Wanted to shine some light on a Hegotá non-headliner worth paying attention to in the run-up to zkAttesting:
EIP-7709 ('Read BLOCKHASH from storage and update cost'), to be proposed for inclusion at this Thursday's ACDE
Tl;dr a forward-looking, minimally invasive EIP that simplifies stateless execution and removes a protocol special case
Background: BLOCKHASH as an EVM opcode lets contracts read a recent block's hash (up to 256 back), which is used for example in the context of commit-reveal schemes.
Today it's priced at 20 gas, i.e. very cheap and close to free in practice, because for a stateful node holding recent blocks locally, that's roughly what it costs.
Meanwhile, EIP-2935 (live since Pectra) has been quietly writing those hashes into a system contract's storage every block. The data is already in state. BLOCKHASH just does not acknowledge it. The opcode still behaves as a bespoke in-memory lookup rather than a regular state read.
This duplication is fine for stateful clients, which already hold the data locally. But the stateless execution path – what provers target and zkAttesters verify – has to carry an extra path just for this one opcode, on top of the standard state-proof handling already used for everything else.

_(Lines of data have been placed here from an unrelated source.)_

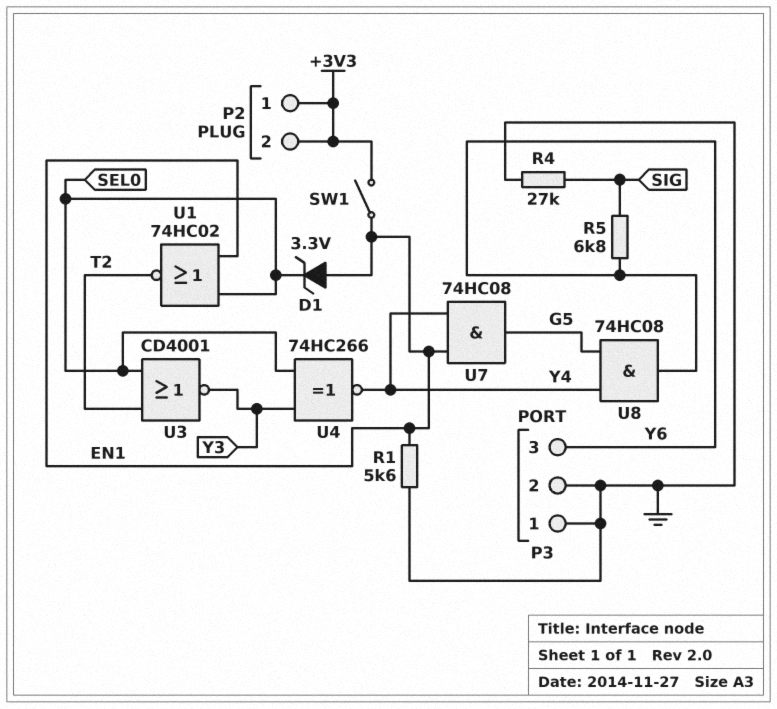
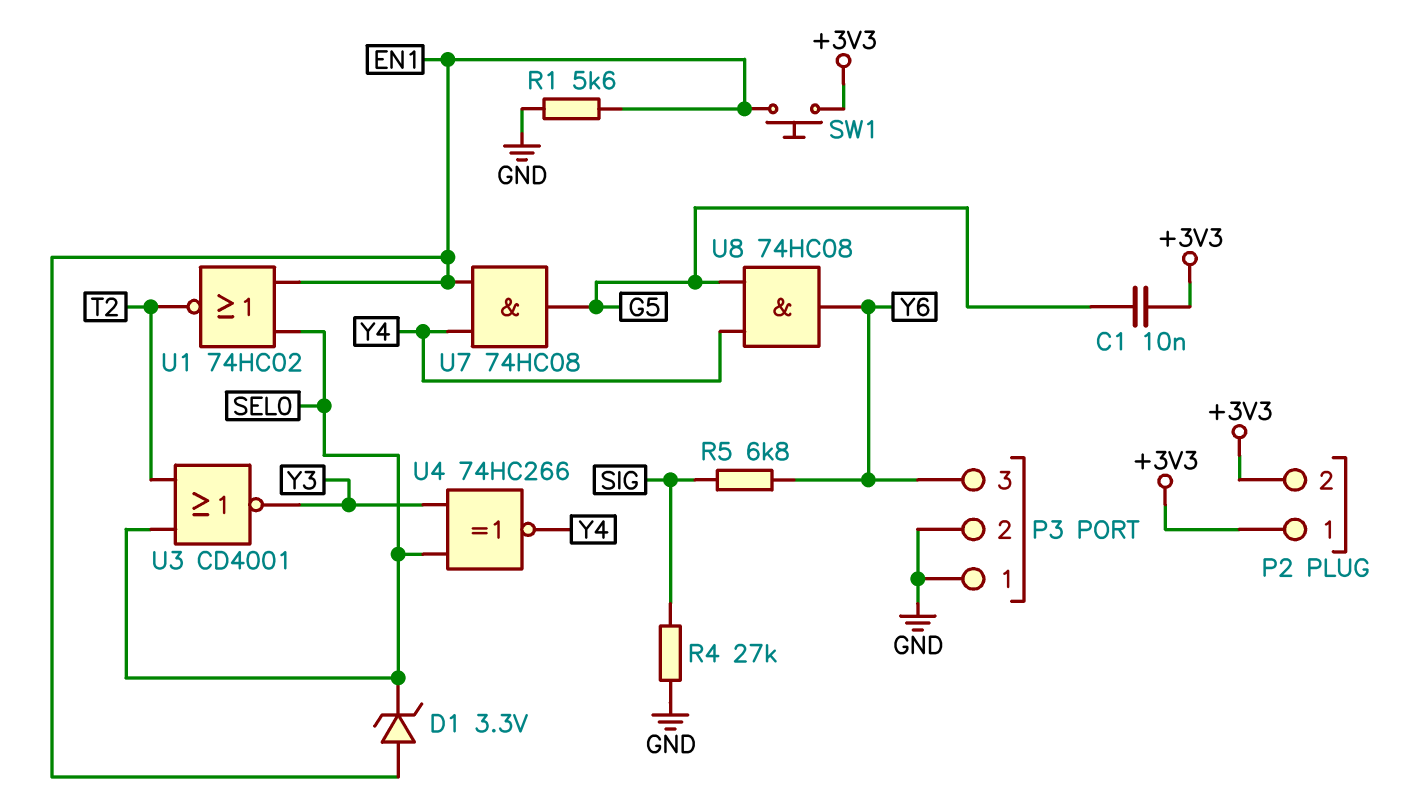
C1: none -> 10nF (+3V3, G5)
SW1: switch (+3V3, EN1) -> button (+3V3, EN1)

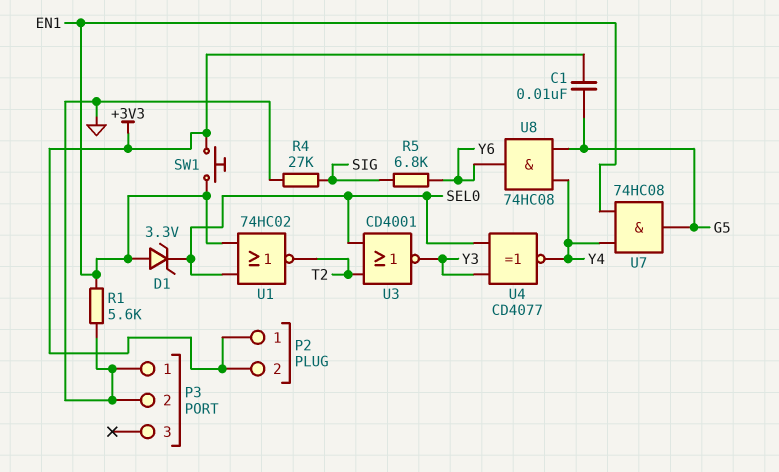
P3 pin 3: Y6 -> none
U4: XNOR 74HC266 (in SEL0, in Y3, out Y4) -> XNOR CD4077 (in SEL0, in Y3, out Y4)

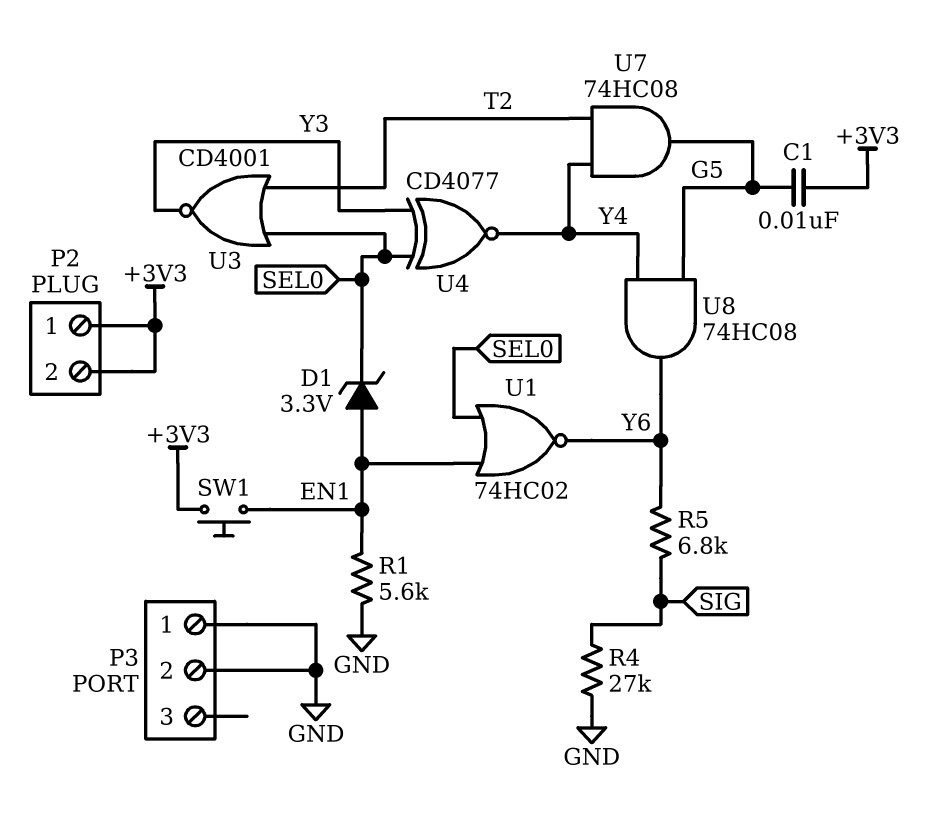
U1: NOR 74HC02 (in EN1, in SEL0, out T2) -> NOR 74HC02 (in EN1, in SEL0, out Y6)
U7: AND 74HC08 (in EN1, in Y4, out G5) -> AND 74HC08 (in T2, in Y4, out G5)

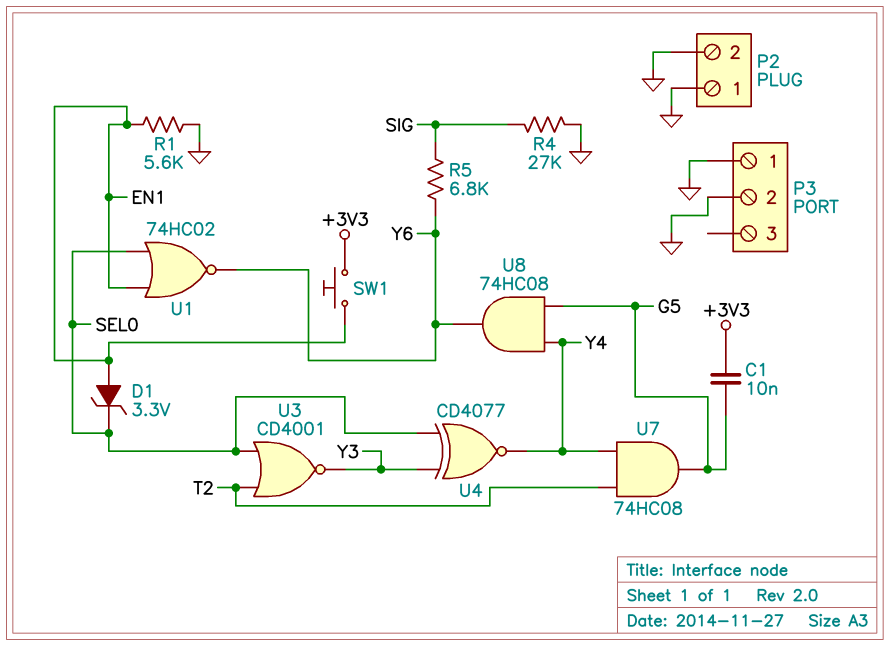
P2 pin 1: +3V3 -> GND
P2 pin 2: +3V3 -> GND

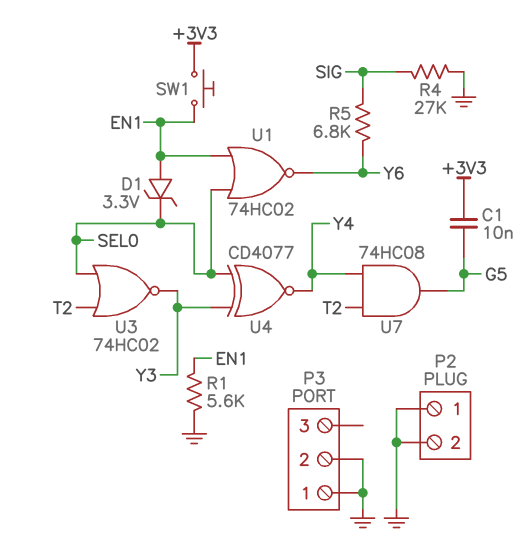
U3: NOR CD4001 (in SEL0, in T2, out Y3) -> NOR 74HC02 (in SEL0, in T2, out Y3)
U8: AND 74HC08 (in G5, in Y4, out Y6) -> none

EIP-7709 removes this special case. It treats in-range BLOCKHASH as the storage read it already is, with regular SLOAD pricing.
No behavior change for users or contracts. By routing it through the same witness machinery as every other state read, the execution witness becomes more standardised and provers stop paying for a workaround.
Honest tradeoff: contracts that rely on cheap BLOCKHASH will pay more gas. A benchmarking analysis on user impact is underway.
Zooming out, every special case the protocol carries today, zkAttesting inherits tomorrow.
Optional zkEVM proofs (EIP-8025) are on the horizon, and cleaning this up now thus appears worth considering.